Mais les deux buts encaissés par Joe Hart n’étaient pas des faits de jeu, eux. Ils étaient bien, pour une fois, la conclusion logique de carences plus graves, la deuxième de ces "évidences" auxquelles je faisais allusion plus haut. L’Angleterre a joué quinze matches de phase finale de Coupe du monde depuis celle de 2002, et n’a marqué plus de deux buts dans un match qu’une seule fois - c’était contre le Danemark, il y a douze ans de cela (3-0).  Mais elle n’avait aussi concédé que six buts lors des treize rencontres qui avaient précédé le désastre de Bloemfontein contre l’Allemagne, en 2010. C’est derrière qu’elle puisait sa force. On ne dirait certainement pas la même chose aujourd’hui. Le déséquilibre entre les ressources dont dispose Hodgson selon qu’il se tourne d’un côté ou de l’autre du terrain est patent. Devant, il y a foison de jeunes talents (n’oublions pas les blessés: Walcott, Rodriguez et Oxlade-Chamberlain); derrière, c’est un quasi-désert, mis à part au poste de latéral gauche. Ceux qui étaient au Mondial l’étaient au mérite, pourtant. Le meilleur milieu défensif anglais de la Premier League, édition 2013-2014, avait été Gareth Barry, 33 ans, de facto à la retraite pour ce qui est de la sélection. C’est le monde à l’envers, un monde auquel il va falloir s’habituer, et dont la face ne serait pas changée si l’on nommait un nouveau sélectionneur; ce ne sera pas le cas, d’ailleurs, comme l’a indiqué Greg Dyke, président de la FA.

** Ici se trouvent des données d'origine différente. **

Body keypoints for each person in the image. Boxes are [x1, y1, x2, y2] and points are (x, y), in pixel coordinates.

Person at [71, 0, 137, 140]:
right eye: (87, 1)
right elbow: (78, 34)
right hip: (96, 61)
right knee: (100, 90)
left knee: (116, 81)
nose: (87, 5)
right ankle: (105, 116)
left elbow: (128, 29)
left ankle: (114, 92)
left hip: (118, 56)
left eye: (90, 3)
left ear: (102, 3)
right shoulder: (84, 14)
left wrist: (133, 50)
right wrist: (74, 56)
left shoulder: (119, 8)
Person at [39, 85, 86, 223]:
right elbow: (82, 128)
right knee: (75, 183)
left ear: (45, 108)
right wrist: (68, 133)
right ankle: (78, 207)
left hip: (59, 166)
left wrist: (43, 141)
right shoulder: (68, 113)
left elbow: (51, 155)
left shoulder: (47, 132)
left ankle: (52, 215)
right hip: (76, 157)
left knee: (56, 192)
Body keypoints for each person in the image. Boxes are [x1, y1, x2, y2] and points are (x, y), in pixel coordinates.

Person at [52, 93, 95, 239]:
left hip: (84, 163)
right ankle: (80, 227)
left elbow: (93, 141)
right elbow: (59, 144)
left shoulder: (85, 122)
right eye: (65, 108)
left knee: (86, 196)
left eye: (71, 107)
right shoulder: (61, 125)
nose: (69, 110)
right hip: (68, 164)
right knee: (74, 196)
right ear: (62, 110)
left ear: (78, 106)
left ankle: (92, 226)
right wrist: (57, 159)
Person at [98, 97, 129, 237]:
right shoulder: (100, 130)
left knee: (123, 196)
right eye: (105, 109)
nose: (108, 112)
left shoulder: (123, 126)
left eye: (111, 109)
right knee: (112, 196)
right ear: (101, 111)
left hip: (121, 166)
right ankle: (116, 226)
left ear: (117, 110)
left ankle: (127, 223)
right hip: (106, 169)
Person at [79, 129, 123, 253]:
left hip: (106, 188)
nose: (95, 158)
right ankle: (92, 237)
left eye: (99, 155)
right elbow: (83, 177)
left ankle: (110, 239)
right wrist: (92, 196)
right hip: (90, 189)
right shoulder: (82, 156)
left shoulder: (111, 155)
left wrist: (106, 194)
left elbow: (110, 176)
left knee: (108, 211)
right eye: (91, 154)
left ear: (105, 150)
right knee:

Hodgson a fait confiance aux jeunes

Le grand public n’est pas dupe. Un sondage mené par ce même Times auprès de ses lecteurs faisait état d’une très large majorité (72%) en faveur du maintien de Hodgson. D’autres étaient plus hostiles à l’ancien entraîneur, c’est exact (50% d’opinions favorables pour The Independent, 32% seulement pour le Daily Mail), mais nous sommes très loin de l’irréparable cassure dont Graham Taylor ou Steve McClaren avaient fait les frais en d’autres temps. Chaque fois que l’Angleterre tombe et se blesse, on se précipite sur ce qui n’est pas un cadavre pour en faire l’autopsie. La scène aurait amusé Molière. Je ne parle pas du Malade imaginaire, mais plutôt des Sganarelles qui se précipitent à son chevet. On fait quoi? On saigne? On nettoie le clystère? Ce désarroi, répété au fil des compétitions, est devenu une constituante de la psyché du football anglais. Un brin de masochisme, un soupçon de haine de soi, une sorte de délectation perverse dans l’échec figurent immanquablement au menu.
Il y a pourtant des motifs d’espérer. Hodgson et son staff ont eu le courage de "faire confiance aux jeunes". Ils ont su reconnaître que la raison exigeait de le faire, que l’Angleterre n’avait pas d’autre choix. Elle vit une transition qui, vu l’âge de ses joueurs actuels, ne s’achèvera peut-être qu’en 2018, qui n’est rien de moins qu’un bouleversement culturel. La déception est immense; elle l’est toujours ici, où le technicolor de 1966 perd chaque jour un peu plus de son acuité. Soyons patients. Sterling est un éclair. Barkley aussi (peut-être le plus vif), et il y en a d’autres. Comptons les secondes, comptons les années. Attendons le tonnerre, même s’il n’a pas résonné cette fois.